Hey everyone,
before getting into the question in the title, I want to give some context.
I recently joined a team, where Data Vault was brought in previously by a consultancy during the build up of a data warehouse. Since I had no prior experience with Data Vault I just went ahead and got accustomed with the modeling based on the standards established by that firm.
After having to come to grips with their solution, reading about and learning about it, I can confidently say that whatever was onboarded was not Data Vault, at least not DV2:
There were no hashes, loads must be sequential, all the data loading is done by “hand-crafed” stored procedures, staged data is regularly transformed and has soft business rules applied, hubs are basically a collection of different (business) keys and it was modled very closely to the source
While the DV implementation was obviously far from ideal - I would actually arguing the only thing they were doing right was the meta data tagging - a lot of the issue stemmed from not having a proper conceptual model of the business and having completely unstructured sources (cough… spreadsheets).
Maintaining this mess has became cumbersome to say the least. Since the lack of automation has also drastically slowed down developement, we decided to design the data warehouse from scratch and address those issues.
Simultaneously, a more structured source (from now an referenced as: the source) has been orboarded so we hoped that we could implement a “proper” data vault this time around.
However, after checking out the source system, I can safely say that it provides gargabe - it’s structured, but some ugly mix between a relational, dimensional and hierarchical model (probably best described as a record filing system). It exclusively uses surrogates to establish relatiohships between tables. Those integers obviously do not hold any business meaning but additionally there are many cases in the source where there aren’t even any more candidate keys - only the slapped on ID is unique.
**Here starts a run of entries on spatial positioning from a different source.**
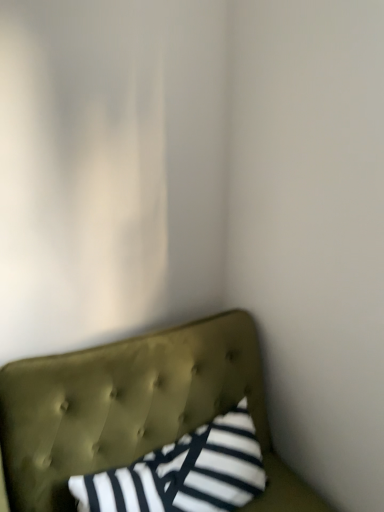
Question: Is tufted olive green headboard at lower left taller than striped fabric pillow at center?

Choices:
 (A) yes
 (B) no

Answer: (A)

Question: Is tufted olive green headboard at lower left closer to camera compared to striped fabric pillow at center?

Choices:
 (A) no
 (B) yes

Answer: (B)

Question: Can you confirm if tufted olive green headboard at lower left is smaller than striped fabric pillow at center?

Choices:
 (A) no
 (B) yes

Answer: (A)

Question: Can you confirm if tufted olive green headboard at lower left is positioned to the right of striped fabric pillow at center?

Choices:
 (A) no
 (B) yes

Answer: (B)

Question: From a real-world perspective, is tufted olive green headboard at lower left physically below striped fabric pillow at center?

Choices:
 (A) yes
 (B) no

Answer: (A)

Question: Is tufted olive green headboard at lower left positioned with its back to striped fabric pillow at center?

Choices:
 (A) yes
 (B) no

Answer: (A)

Question: Can you confirm if striped fabric pillow at center is thinner than tufted olive green headboard at lower left?

Choices:
 (A) yes
 (B) no

Answer: (A)

Question: Is striped fabric pillow at center positioned with its back to tufted olive green headboard at lower left?

Choices:
 (A) no
 (B) yes

Answer: (B)

Question: Does striped fabric pillow at center have a greater height compared to tufted olive green headboard at lower left?

Choices:
 (A) yes
 (B) no

Answer: (B)

Question: Is striped fabric pillow at center bigger than tufted olive green headboard at lower left?

Choices:
 (A) yes
 (B) no

Answer: (B)

Question: From the image's perspective, is striped fabric pillow at center under tufted olive green headboard at lower left?

Choices:
 (A) yes
 (B) no

Answer: (B)

Question: Considering the relative positions of striped fabric pillow at center and tufted olive green headboard at lower left in the image provided, is striped fabric pillow at center to the right of tufted olive green headboard at lower left from the viewer's perspective?

Choices:
 (A) yes
 (B) no

Answer: (B)

Question: Looking at the image, does tufted olive green headboard at lower left seem bigger or smaller compared to striped fabric pillow at center?

Choices:
 (A) big
 (B) small

Answer: (A)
Therefore, we have tried to define a conceptual model together with our operational colleagues, arriving at a list of core business concepts and respective business keys.
For example, we have to represent a property consisting of buildlings which in turn may be composed of appartments. The property level has a salesforce uuid, certainly not ideal but at least its a key which is used everywhere in the business. For the building we identified its address as a reasonable business key and apartments have an apartment number. But all kinds of keys which are supposed to be unique according to the business, simply are not unique in the source.
I am aware that people, that you should get the business on board and define data contracts etc and we try that. But while the business may understand the need for theses things, they are not enforcing anything - data is simply not our core product. Also changing the source is pretty much impossible because it is an external tool and we would need to maintain any kind of interface changes ourselves.
(After writing all this I kind of realized that the business tried to abuse the source as a MDM, which is rediculous because it is not designed to do that).
Now we are unsure if we should pursue data vault because it seems like an aweful uphill battle. In addition, we only have a handful of sources: the source, a few APIs, some web app database and a few excel files. While I think that this is in priciple enough to warrant a data vault, since there are no business keys, we cannot even benefit from passive integration.
Any advice and experience how to handle those kind of situations would be highly appreciated!